Reproduce every line of the items below word for word, keeping each field name and its value unchanged.
[Begin Data to use]
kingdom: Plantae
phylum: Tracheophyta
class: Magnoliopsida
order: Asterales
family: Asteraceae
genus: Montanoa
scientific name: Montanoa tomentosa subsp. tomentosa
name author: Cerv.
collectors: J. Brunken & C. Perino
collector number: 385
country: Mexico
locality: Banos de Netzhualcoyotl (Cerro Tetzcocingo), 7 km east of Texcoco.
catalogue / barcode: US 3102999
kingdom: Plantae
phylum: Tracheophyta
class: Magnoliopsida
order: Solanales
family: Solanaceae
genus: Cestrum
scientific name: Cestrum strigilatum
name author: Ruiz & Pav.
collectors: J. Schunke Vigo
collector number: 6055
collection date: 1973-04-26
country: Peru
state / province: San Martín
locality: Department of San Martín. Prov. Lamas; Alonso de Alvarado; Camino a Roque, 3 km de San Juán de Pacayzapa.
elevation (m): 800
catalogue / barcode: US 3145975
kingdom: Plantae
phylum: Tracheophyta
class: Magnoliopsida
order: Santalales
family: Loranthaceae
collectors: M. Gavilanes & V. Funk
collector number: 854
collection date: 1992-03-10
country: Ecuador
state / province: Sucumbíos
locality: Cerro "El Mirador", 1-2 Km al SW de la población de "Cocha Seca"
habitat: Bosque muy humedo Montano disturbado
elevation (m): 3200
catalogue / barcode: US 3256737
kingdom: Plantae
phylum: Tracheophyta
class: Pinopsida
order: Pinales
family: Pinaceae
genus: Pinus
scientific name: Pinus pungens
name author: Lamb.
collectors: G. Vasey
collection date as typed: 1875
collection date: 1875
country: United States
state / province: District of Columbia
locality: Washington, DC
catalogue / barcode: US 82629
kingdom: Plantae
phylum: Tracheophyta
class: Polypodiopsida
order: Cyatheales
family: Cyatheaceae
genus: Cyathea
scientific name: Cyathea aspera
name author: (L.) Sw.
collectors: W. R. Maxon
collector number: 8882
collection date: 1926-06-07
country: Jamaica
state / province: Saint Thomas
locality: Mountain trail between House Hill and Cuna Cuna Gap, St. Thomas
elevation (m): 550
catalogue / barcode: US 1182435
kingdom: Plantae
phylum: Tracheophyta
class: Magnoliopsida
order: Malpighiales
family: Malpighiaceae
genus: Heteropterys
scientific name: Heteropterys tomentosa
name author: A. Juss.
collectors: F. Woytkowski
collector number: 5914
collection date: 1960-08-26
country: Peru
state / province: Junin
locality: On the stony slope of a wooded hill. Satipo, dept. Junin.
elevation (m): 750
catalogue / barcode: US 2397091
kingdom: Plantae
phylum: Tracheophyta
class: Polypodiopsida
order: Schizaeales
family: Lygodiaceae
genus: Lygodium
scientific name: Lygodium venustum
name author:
[End Data to use]
→ **Response below**:
kingdom: Plantae
phylum: Tracheophyta
class: Magnoliopsida
order: Asterales
family: Asteraceae
genus: Montanoa
scientific name: Montanoa tomentosa subsp. tomentosa
name author: Cerv.
collectors: J. Brunken & C. Perino
collector number: 385
country: Mexico
locality: Banos de Netzhualcoyotl (Cerro Tetzcocingo), 7 km east of Texcoco.
catalogue / barcode: US 3102999
kingdom: Plantae
phylum: Tracheophyta
class: Magnoliopsida
order: Solanales
family: Solanaceae
genus: Cestrum
scientific name: Cestrum strigilatum
name author: Ruiz & Pav.
collectors: J. Schunke Vigo
collector number: 6055
collection date: 1973-04-26
country: Peru
state / province: San Martín
locality: Department of San Martín. Prov. Lamas; Alonso de Alvarado; Camino a Roque, 3 km de San Juán de Pacayzapa.
elevation (m): 800
catalogue / barcode: US 3145975
kingdom: Plantae
phylum: Tracheophyta
class: Magnoliopsida
order: Santalales
family: Loranthaceae
collectors: M. Gavilanes & V. Funk
collector number: 854
collection date: 1992-03-10
country: Ecuador
state / province: Sucumbíos
locality: Cerro "El Mirador", 1-2 Km al SW de la población de "Cocha Seca"
habitat: Bosque muy humedo Montano disturbado
elevation (m): 3200
catalogue / barcode: US 3256737
kingdom: Plantae
phylum: Tracheophyta
class: Pinopsida
order: Pinales
family: Pinaceae
genus: Pinus
scientific name: Pinus pungens
name author: Lamb.
collectors: G. Vasey
collection date as typed: 1875
collection date: 1875
country: United States
state / province: District of Columbia
locality: Washington, DC
catalogue / barcode: US 82629
kingdom: Plantae
phylum: Tracheophyta
class: Polypodiopsida
order: Cyatheales
family: Cyatheaceae
genus: Cyathea
scientific name: Cyathea aspera
name author: (L.) Sw.
collectors: W. R. Maxon
collector number: 8882
collection date: 1926-06-07
country: Jamaica
state / province: Saint Thomas
locality: Mountain trail between House Hill and Cuna Cuna Gap, St. Thomas
elevation (m): 550
catalogue / barcode: US 1182435
kingdom: Plantae
phylum: Tracheophyta
class: Magnoliopsida
order: Malpighiales
family: Malpighiaceae
genus: Heteropterys
scientific name: Heteropterys tomentosa
name author: A. Juss.
collectors: F. Woytkowski
collector number: 5914
collection date: 1960-08-26
country: Peru
state / province: Junin
locality: On the stony slope of a wooded hill. Satipo, dept. Junin.
elevation (m): 750
catalogue / barcode: US 2397091
kingdom: Plantae
phylum: Tracheophyta
class: Polypodiopsida
order: Schizaeales
family: Lygodiaceae
genus: Lygodium
scientific name: Lygodium venustum
name author:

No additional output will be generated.